WHAT TO DO: Exactly as written, output each record given below.

[[ DATA FOR ANALYSIS, beginning ]]

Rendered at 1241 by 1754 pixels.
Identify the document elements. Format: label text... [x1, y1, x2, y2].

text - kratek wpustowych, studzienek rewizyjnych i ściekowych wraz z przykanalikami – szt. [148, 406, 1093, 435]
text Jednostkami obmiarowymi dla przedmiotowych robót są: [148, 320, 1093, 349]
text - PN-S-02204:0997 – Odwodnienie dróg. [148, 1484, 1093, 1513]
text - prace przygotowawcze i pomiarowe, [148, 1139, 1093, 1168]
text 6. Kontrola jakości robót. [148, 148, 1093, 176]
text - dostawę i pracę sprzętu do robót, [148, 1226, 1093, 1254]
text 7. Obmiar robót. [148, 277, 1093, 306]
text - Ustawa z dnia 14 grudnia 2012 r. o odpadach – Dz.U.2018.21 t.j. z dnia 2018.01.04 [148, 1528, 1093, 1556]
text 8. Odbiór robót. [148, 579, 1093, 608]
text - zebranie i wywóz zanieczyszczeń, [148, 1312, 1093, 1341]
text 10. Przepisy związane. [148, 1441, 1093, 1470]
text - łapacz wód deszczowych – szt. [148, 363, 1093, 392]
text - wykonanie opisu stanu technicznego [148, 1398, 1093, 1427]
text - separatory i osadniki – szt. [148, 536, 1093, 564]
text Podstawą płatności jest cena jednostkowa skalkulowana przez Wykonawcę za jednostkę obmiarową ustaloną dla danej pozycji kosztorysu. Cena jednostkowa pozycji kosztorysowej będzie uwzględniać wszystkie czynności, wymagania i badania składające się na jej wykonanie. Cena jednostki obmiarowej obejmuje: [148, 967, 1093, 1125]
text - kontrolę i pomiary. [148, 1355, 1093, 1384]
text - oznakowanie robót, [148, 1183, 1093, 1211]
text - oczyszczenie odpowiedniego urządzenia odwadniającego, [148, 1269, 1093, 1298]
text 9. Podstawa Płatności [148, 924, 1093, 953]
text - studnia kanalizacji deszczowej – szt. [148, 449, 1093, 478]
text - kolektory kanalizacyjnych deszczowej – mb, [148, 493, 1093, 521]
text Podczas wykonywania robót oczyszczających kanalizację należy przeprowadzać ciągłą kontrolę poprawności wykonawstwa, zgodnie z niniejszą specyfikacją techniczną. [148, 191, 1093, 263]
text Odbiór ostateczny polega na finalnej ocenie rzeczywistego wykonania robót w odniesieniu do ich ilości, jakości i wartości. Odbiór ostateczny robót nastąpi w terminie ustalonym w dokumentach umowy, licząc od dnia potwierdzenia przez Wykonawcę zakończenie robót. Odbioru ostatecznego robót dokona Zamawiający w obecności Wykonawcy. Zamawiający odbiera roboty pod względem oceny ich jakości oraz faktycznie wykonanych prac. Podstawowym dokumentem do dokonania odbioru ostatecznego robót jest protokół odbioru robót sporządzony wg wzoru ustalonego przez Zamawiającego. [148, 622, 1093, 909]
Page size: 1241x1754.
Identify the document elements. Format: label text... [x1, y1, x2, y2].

[[ DATA FOR ANALYSIS, end ]]

WRITTEN RESPONSE:
Rendered at 1241 by 1754 pixels.
Identify the document elements. Format: label text... [x1, y1, x2, y2].

text - kratek wpustowych, studzienek rewizyjnych i ściekowych wraz z przykanalikami – szt. [148, 406, 1093, 435]
text Jednostkami obmiarowymi dla przedmiotowych robót są: [148, 320, 1093, 349]
text - PN-S-02204:0997 – Odwodnienie dróg. [148, 1484, 1093, 1513]
text - prace przygotowawcze i pomiarowe, [148, 1139, 1093, 1168]
text 6. Kontrola jakości robót. [148, 148, 1093, 176]
text - dostawę i pracę sprzętu do robót, [148, 1226, 1093, 1254]
text 7. Obmiar robót. [148, 277, 1093, 306]
text - Ustawa z dnia 14 grudnia 2012 r. o odpadach – Dz.U.2018.21 t.j. z dnia 2018.01.04 [148, 1528, 1093, 1556]
text 8. Odbiór robót. [148, 579, 1093, 608]
text - zebranie i wywóz zanieczyszczeń, [148, 1312, 1093, 1341]
text 10. Przepisy związane. [148, 1441, 1093, 1470]
text - łapacz wód deszczowych – szt. [148, 363, 1093, 392]
text - wykonanie opisu stanu technicznego [148, 1398, 1093, 1427]
text - separatory i osadniki – szt. [148, 536, 1093, 564]
text Podstawą płatności jest cena jednostkowa skalkulowana przez Wykonawcę za jednostkę obmiarową ustaloną dla danej pozycji kosztorysu. Cena jednostkowa pozycji kosztorysowej będzie uwzględniać wszystkie czynności, wymagania i badania składające się na jej wykonanie. Cena jednostki obmiarowej obejmuje: [148, 967, 1093, 1125]
text - kontrolę i pomiary. [148, 1355, 1093, 1384]
text - oznakowanie robót, [148, 1183, 1093, 1211]
text - oczyszczenie odpowiedniego urządzenia odwadniającego, [148, 1269, 1093, 1298]
text 9. Podstawa Płatności [148, 924, 1093, 953]
text - studnia kanalizacji deszczowej – szt. [148, 449, 1093, 478]
text - kolektory kanalizacyjnych deszczowej – mb, [148, 493, 1093, 521]
text Podczas wykonywania robót oczyszczających kanalizację należy przeprowadzać ciągłą kontrolę poprawności wykonawstwa, zgodnie z niniejszą specyfikacją techniczną. [148, 191, 1093, 263]
text Odbiór ostateczny polega na finalnej ocenie rzeczywistego wykonania robót w odniesieniu do ich ilości, jakości i wartości. Odbiór ostateczny robót nastąpi w terminie ustalonym w dokumentach umowy, licząc od dnia potwierdzenia przez Wykonawcę zakończenie robót. Odbioru ostatecznego robót dokona Zamawiający w obecności Wykonawcy. Zamawiający odbiera roboty pod względem oceny ich jakości oraz faktycznie wykonanych prac. Podstawowym dokumentem do dokonania odbioru ostatecznego robót jest protokół odbioru robót sporządzony wg wzoru ustalonego przez Zamawiającego. [148, 622, 1093, 909]
Page size: 1241x1754.
Identify the document elements. Format: label text... [x1, y1, x2, y2].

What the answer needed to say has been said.